**WHAT YOU WILL DO:**
1. Decide whether each statement below agrees with the text on Kubernetes admission controllers, answering yes or no and quoting the deciding words. (a) Admission controllers intercept requests to the K8s API before the underlying system processes them. (b) Admission controllers act on every kind of request without restriction. (c) Kubernetes is built on a monolithic architectural style.
2. Carry on the text about Kubernetes admission controllers and OPA Gatekeeper, starting after its last sentence.

**EXCERPT TO READ:**

+---+

Learning About Kubernetes Admission Controllers and OPA Gatekeeper

Interested in Open Policy Agent and the Gatekeeper Project? In this post we will go over admission controllers, OPA, and Gatekeeper.

The Kubernetes (K8s) platform consists of several components that all work together in sync to provide advanced container orchestration and deployment strategies. In order to support an ever-increasing set of requirements, this system is built upon extensibility and a modular architectural style.

One of those extensibility features is admission controllers. These are software extensions that work alongside K8s and intercept requests to the K8s API before they are processed by the underlying system.

In this article, we will examine the more technical details of admission controllers and the benefits of gating admission. Then, we will explain the Open Policy Agent (OPA) and show you how its Gatekeeper agent provides first-class integration between OPA and K8s.

Let’s get started.

Understanding Admission Controllers

In simple terms, admission controllers are pieces of software that filter incoming requests and check what is allowed to run on your cluster. They are similar to filter functions in web frameworks like Spring or Rails, except that their scope is limited to creating, deleting, modifying, or connecting requests. Admission controllers are useful for compliance, extra validation, and security and policy requirements.

+---+

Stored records
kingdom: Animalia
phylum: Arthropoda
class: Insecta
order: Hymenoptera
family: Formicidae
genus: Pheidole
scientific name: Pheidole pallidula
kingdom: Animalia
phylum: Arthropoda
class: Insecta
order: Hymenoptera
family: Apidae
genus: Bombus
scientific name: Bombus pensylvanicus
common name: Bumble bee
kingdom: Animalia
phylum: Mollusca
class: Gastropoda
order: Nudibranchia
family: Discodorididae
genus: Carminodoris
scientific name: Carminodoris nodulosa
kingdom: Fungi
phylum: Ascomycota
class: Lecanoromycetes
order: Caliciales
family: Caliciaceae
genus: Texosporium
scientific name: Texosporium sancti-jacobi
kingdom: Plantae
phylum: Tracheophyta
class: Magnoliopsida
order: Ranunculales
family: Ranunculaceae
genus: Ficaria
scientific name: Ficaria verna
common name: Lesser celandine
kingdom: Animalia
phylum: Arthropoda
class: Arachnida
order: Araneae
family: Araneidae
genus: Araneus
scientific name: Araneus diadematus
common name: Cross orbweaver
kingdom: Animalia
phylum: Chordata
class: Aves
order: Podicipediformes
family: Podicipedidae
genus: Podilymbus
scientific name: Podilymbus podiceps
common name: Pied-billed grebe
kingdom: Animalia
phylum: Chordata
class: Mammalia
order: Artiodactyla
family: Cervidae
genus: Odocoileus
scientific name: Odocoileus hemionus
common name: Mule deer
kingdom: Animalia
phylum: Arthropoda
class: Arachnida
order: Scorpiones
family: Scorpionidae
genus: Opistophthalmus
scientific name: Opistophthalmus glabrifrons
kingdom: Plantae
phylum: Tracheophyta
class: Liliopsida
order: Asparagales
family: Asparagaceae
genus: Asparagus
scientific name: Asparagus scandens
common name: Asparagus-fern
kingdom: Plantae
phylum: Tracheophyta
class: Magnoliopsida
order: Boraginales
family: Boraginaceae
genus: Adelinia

+---+

**ANSWERS TO THIS EXERCISE:**
1.
(a) Yes: "intercept requests to the K8s API before they are processed by the underlying system."
(b) No: "their scope is limited to creating, deleting, modifying, or connecting requests."
(c) No: "this system is built upon extensibility and a modular architectural style."

2.
Admission controllers consist of a list of modules compiled into the kube-apiserver application server, and they can be enabled/disabled using the enable-admission-plugins configuration value. Depending on your Kubernetes distribution, you may not have the option to configure this list. However, you can leverage the following compiled plugins:

  • MutatingAdmissionWebhook: When an incoming request happens, this admission controller triggers registered mutating admission webhooks one by one. These webhooks can modify objects sent to the API server or enforce custom defaults options.
  • ValidatingAdmissionWebhook: After the incoming request object passes through the mutating admission webhooks and the object schema validation phases, it goes through the ValidatingAdmissionWebhook, which is another list of registered admission webhooks that can reject incoming requests and enforce custom policies.

Webhooks are standalone pieces of software that listen to incoming requests from the API server, perform their logic, and respond back with the results. Webhooks can be internal, or they can be external services that are deployed elsewhere (you will need to provide the url on the config).

It is critical to ensure that the internal communication between the API server and the webhook server is cryptographically secured (with TLS) and working properly. This is because the API server only communicates over HTTPS, and it needs the right certificate information. You can have K8s API sign its own certs for these purposes.

Let’s take a look at an example admission controller webhook.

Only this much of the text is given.